### Texto do documento
=======
Cadeia onde presos recebiam pizza é reformada

A reforma na cadeia de Vila Branca, no interior de São Paulo, onde os presos pediam drogas e até pizzas e que foi esvaziada na sexta-feira, já começou, mas ela ainda não tem um futuro definido. O secretário de Administração Penitenciária do Estado, Nagashi Furukawa, visitou hoje as obras e informou que a reforma da unidade deverá demorar cerca de 90 dias."No máximo em quatro meses esse prédio estará em uso", afirmou ele, que não confirmou a futura destinação da unidade. A tendência é que seja um presídio feminino, mas até voltar a abrigar detentos masculinos poderá ocorrer. "Vamos avaliar", disse. Os 246 presos foram transferidos para dez outros presídios do Estado.A cadeia, que pertence à Secretaria de Administração Penitenciária desde dezembro de 2000, foi transferida para a Secretaria de Segurança Pública. A desativação do presídio foi decretada no dia 26 de julho, três dias depois de que a gravação de uma escuta telefônica autorizada pela Justiça revelou que presos compravam drogas e pizzas por telefone celular.O valor da reforma ainda não foi estimado e cerca de 15 presos de regime semi-aberto vão ajudar na reforma da cadeia. Ele ouviu sugestões de autoridades locais para reativar a cozinha-piloto da cadeia, desativa há mais de dez anos, para produzir refeições inclusive para os outros presídios da cidade.Furukawa disse que, após a reforma, entre 300 e 400 vagas deverão abertas na cadeia - a capacidade atual, mesmo com a ampliação, é para 234 detentos. "Existe uma estimativa de que até 25% acima da capacidade não há risco de segurança", disse o secretário.Para o delegado do Departamento de Polícia Judiciária do Interior (Deinter-3), Luiz Roberto Ramada Spadafora, a melhor solução seria que o prédio virasse um presídio feminino. O juiz corregedor dos presídios Luiz Augusto Freire Teotônio, não acredita que a cadeia tenha condições de abrigar homens novamente e se, com a reforma, continuar perigosa, tomará providências judiciais.
=======
### Trechos de dados
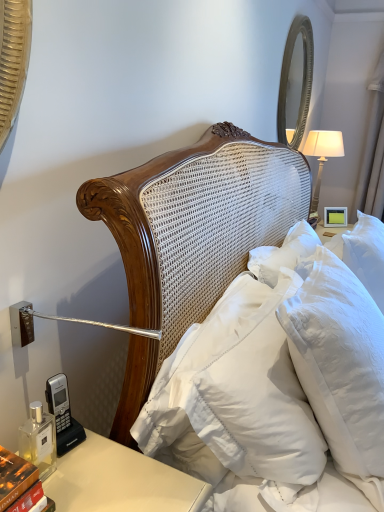
Measure the distance between point (307, 79) and camera.

A distance of 8.62 feet exists between point (307, 79) and camera.

Where is `silver textured mirror at upper right`? The image size is (384, 512). silver textured mirror at upper right is located at coordinates (302, 79).

In order to face white soft pillow at center, the first pillow positioned from the left, should I rotate leftwards or rightwards?

You should rotate right by 12.659 degrees.

The height and width of the screenshot is (512, 384). Describe the element at coordinates (341, 367) in the screenshot. I see `white soft pillow at upper right, the second pillow from the left` at that location.

You are a GUI agent. You are given a task and a screenshot of the screen. Output one action in this format:
    pyautogui.click(x=<x>, y=<y>)
    Task: Click on the silver textured mirror at upper right
    The width and height of the screenshot is (384, 512).
    Given the screenshot: What is the action you would take?
    pyautogui.click(x=302, y=79)

This screenshot has width=384, height=512. I want to click on bedside lamp above the white soft pillow at upper right, the 1th pillow from the right (from a real-world perspective), so click(323, 153).

Is white soft pillow at upper right, the 1th pillow from the right, inside or outside of white fabric lampshade at upper right?

white soft pillow at upper right, the 1th pillow from the right, is spatially situated outside white fabric lampshade at upper right.

Between white soft pillow at upper right, the second pillow from the left, and white fabric lampshade at upper right, which one appears on the left side from the viewer's perspective?

white soft pillow at upper right, the second pillow from the left, is more to the left.

Is the surface of white soft pillow at upper right, the second pillow from the left, in direct contact with white fabric lampshade at upper right?

white soft pillow at upper right, the second pillow from the left, and white fabric lampshade at upper right are not in contact.

In the image, is hardcover book at lower left positioned in front of or behind white soft pillow at center, the 2th pillow positioned from the right?

Clearly, hardcover book at lower left is in front of white soft pillow at center, the 2th pillow positioned from the right.

Considering the relative positions of hardcover book at lower left and white soft pillow at center, the 2th pillow positioned from the right, in the image provided, is hardcover book at lower left to the right of white soft pillow at center, the 2th pillow positioned from the right, from the viewer's perspective?

In fact, hardcover book at lower left is to the left of white soft pillow at center, the 2th pillow positioned from the right.

How far apart are hardcover book at lower left and white soft pillow at center, the first pillow positioned from the left?

hardcover book at lower left is 49.95 centimeters away from white soft pillow at center, the first pillow positioned from the left.

Between hardcover book at lower left and white soft pillow at center, the 2th pillow positioned from the right, which one has less height?

With less height is hardcover book at lower left.

Considering the relative positions of white fabric lampshade at upper right and white soft pillow at upper right, the 1th pillow from the right, in the image provided, is white fabric lampshade at upper right in front of white soft pillow at upper right, the 1th pillow from the right,?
=======
### O que fazer
Transcreva integralmente a notícia sobre a reforma da cadeia de Vila Branca, sem qualquer alteração. Recorra unicamente à notícia sobre a reforma da cadeia de Vila Branca, sem consultar a listagem.

### Resolução da tarefa
Cadeia onde presos recebiam pizza é reformada

A reforma na cadeia de Vila Branca, no interior de São Paulo, onde os presos pediam drogas e até pizzas e que foi esvaziada na sexta-feira, já começou, mas ela ainda não tem um futuro definido. O secretário de Administração Penitenciária do Estado, Nagashi Furukawa, visitou hoje as obras e informou que a reforma da unidade deverá demorar cerca de 90 dias."No máximo em quatro meses esse prédio estará em uso", afirmou ele, que não confirmou a futura destinação da unidade. A tendência é que seja um presídio feminino, mas até voltar a abrigar detentos masculinos poderá ocorrer. "Vamos avaliar", disse. Os 246 presos foram transferidos para dez outros presídios do Estado.A cadeia, que pertence à Secretaria de Administração Penitenciária desde dezembro de 2000, foi transferida para a Secretaria de Segurança Pública. A desativação do presídio foi decretada no dia 26 de julho, três dias depois de que a gravação de uma escuta telefônica autorizada pela Justiça revelou que presos compravam drogas e pizzas por telefone celular.O valor da reforma ainda não foi estimado e cerca de 15 presos de regime semi-aberto vão ajudar na reforma da cadeia. Ele ouviu sugestões de autoridades locais para reativar a cozinha-piloto da cadeia, desativa há mais de dez anos, para produzir refeições inclusive para os outros presídios da cidade.Furukawa disse que, após a reforma, entre 300 e 400 vagas deverão abertas na cadeia - a capacidade atual, mesmo com a ampliação, é para 234 detentos. "Existe uma estimativa de que até 25% acima da capacidade não há risco de segurança", disse o secretário.Para o delegado do Departamento de Polícia Judiciária do Interior (Deinter-3), Luiz Roberto Ramada Spadafora, a melhor solução seria que o prédio virasse um presídio feminino. O juiz corregedor dos presídios Luiz Augusto Freire Teotônio, não acredita que a cadeia tenha condições de abrigar homens novamente e se, com a reforma, continuar perigosa, tomará providências judiciais.